Genau das hatten die Polizeigewerkschaften immer gefordert. Und bei den Verhandlungen mit dem Innenministerium sind die Vertreter der Ordnungskräfte hart geblieben. Ohne die neue Sicherheitsschleuse vor der Abflughalle wollten die Flughafenpolizisten ihre Arbeit nicht mehr aufnehmen. Dabei ist die Idee durchaus umstritten. Auch einige Minister hatten am Freitag davor gewarnt, dass man damit nur neue Warteschlangen produziert, die dann auch wieder Terrorziele sein könnten. "Am Ende hat sich aber die Regierung den Polizeigewerkschaften gebeugt", schreibt De Morgen.
Zaventem: Roter Teppich für Terroristen?
Von einem Kompromiss kann jedenfalls nicht die Rede sein, meint das Blatt in seinem Leitartikel. Die Polizeigewerkschaften haben aller vernünftigen Gegenargumente zum Trotz an ihrer Forderung festgehalten.

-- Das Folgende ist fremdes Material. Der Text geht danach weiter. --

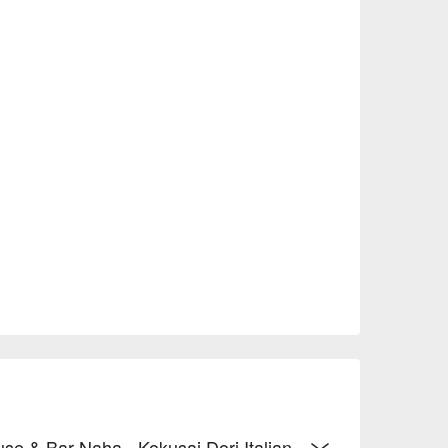
ement the dishes, elevating the palate 
ce.

ri, it offers a bright and airy atmosphere bathed 
 romantic and serene ocean-themed space at night.

on-smoking, and offers private rooms and bar 
endly and available for advance reservations to 
 2,000) to exquisite dinner moments (average 
, making it an ideal choice for casual gatherings, 
tions.
use & Bar Naha - Kokusai Dori Italian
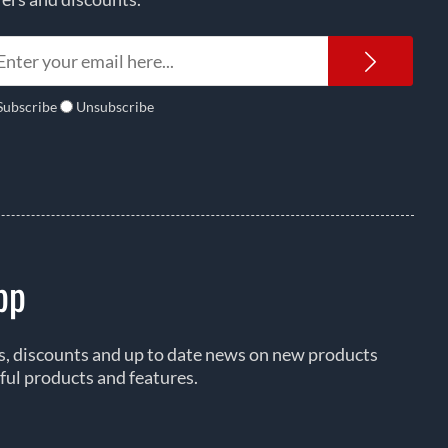
Newsl
Subscribe
Unsubscribe
pp
rs, discounts and up to date news on new products
ful products and features.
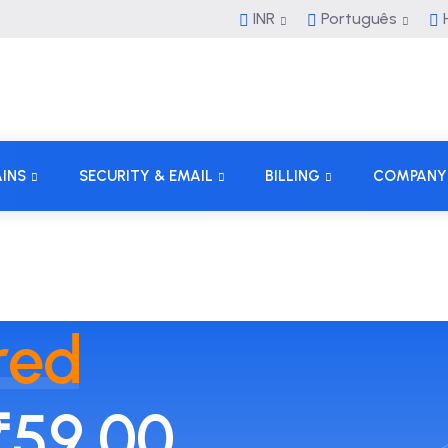
INR
Português
H
INS
SECURITY & EMAIL
BILLING
COMPANY
red
₹59.00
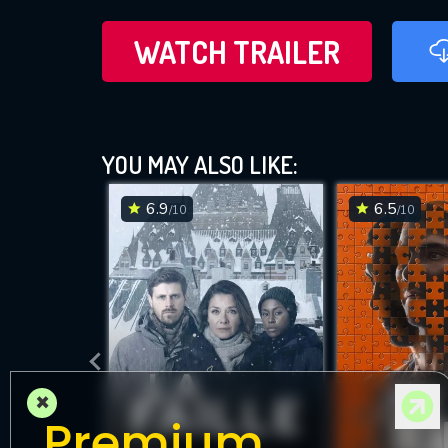
WATCH TRAILER
YOU MAY ALSO LIKE:
6.9
6.5
/10
/10
×
Premium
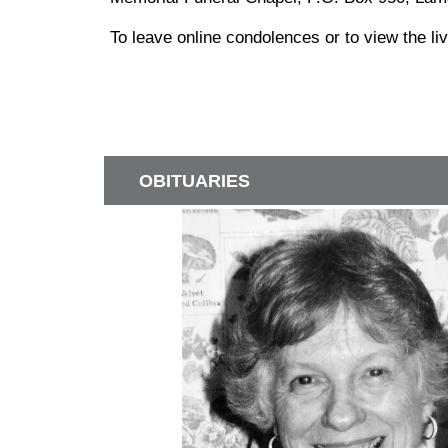
To leave online condolences or to view the l
OBITUARIES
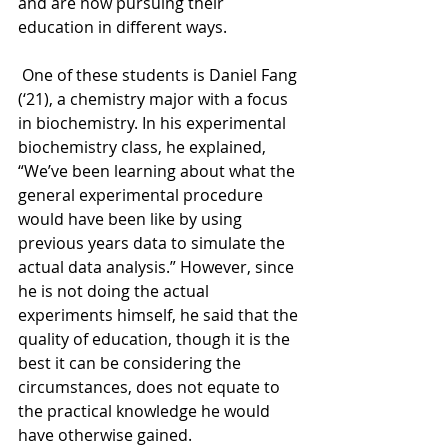
and are now pursuing their 
education in different ways.
One of these students is Daniel Fang 
(‘21), a chemistry major with a focus 
in biochemistry. In his experimental 
biochemistry class, he explained, 
“We’ve been learning about what the 
general experimental procedure 
would have been like by using 
previous years data to simulate the 
actual data analysis.” However, since 
he is not doing the actual 
experiments himself, he said that the 
quality of education, though it is the 
best it can be considering the 
circumstances, does not equate to 
the practical knowledge he would 
have otherwise gained.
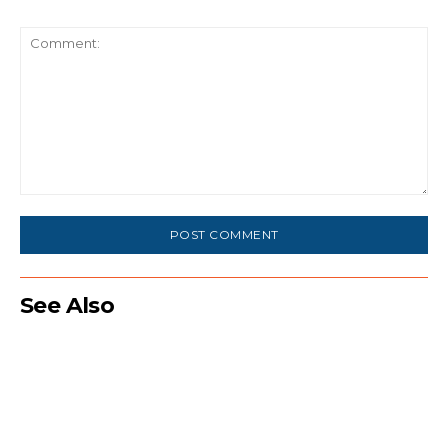
Comment:
See Also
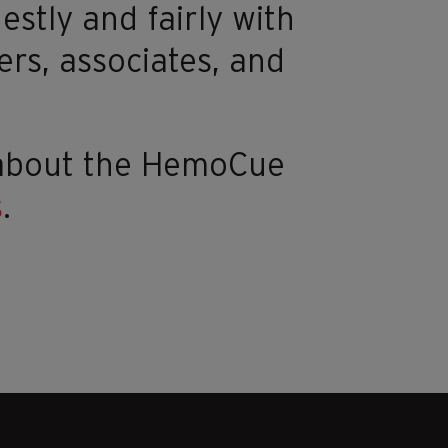
estly and fairly with
ers, associates, and
 about the HemoCue
s
.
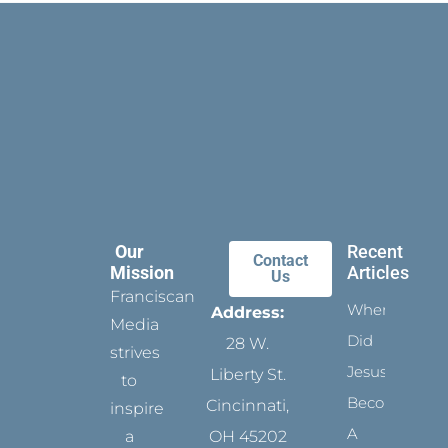
Our
Recent
Contact
Mission
Articles
Us
Franciscan
When
Address:
Media
Did
28 W.
strives
Jesus
Liberty St.
to
Become
Cincinnati,
inspire
A
a
OH 45202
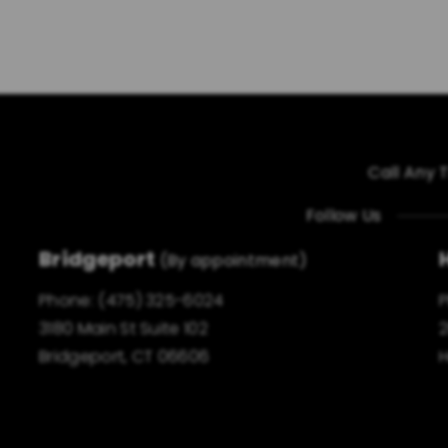
Call Any 
Follow Us
Bridgeport
(By appointment)
Phone:
(475) 325-6024
3180 Main St Suite 102
2
Bridgeport, CT 06606
H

So wird also eine Situation entstehen, von der Terroristen nur träumen können: eine große, noch dazu ungeschützte Menschenansammlung. Zu allem Überfluss wird hier womöglich ein Präzedenzfall geschaffen: Warum sollte das, was für den Flughafen nötig sein soll, nicht auch für Konzertsäle, Kinos oder Supermärkte gelten?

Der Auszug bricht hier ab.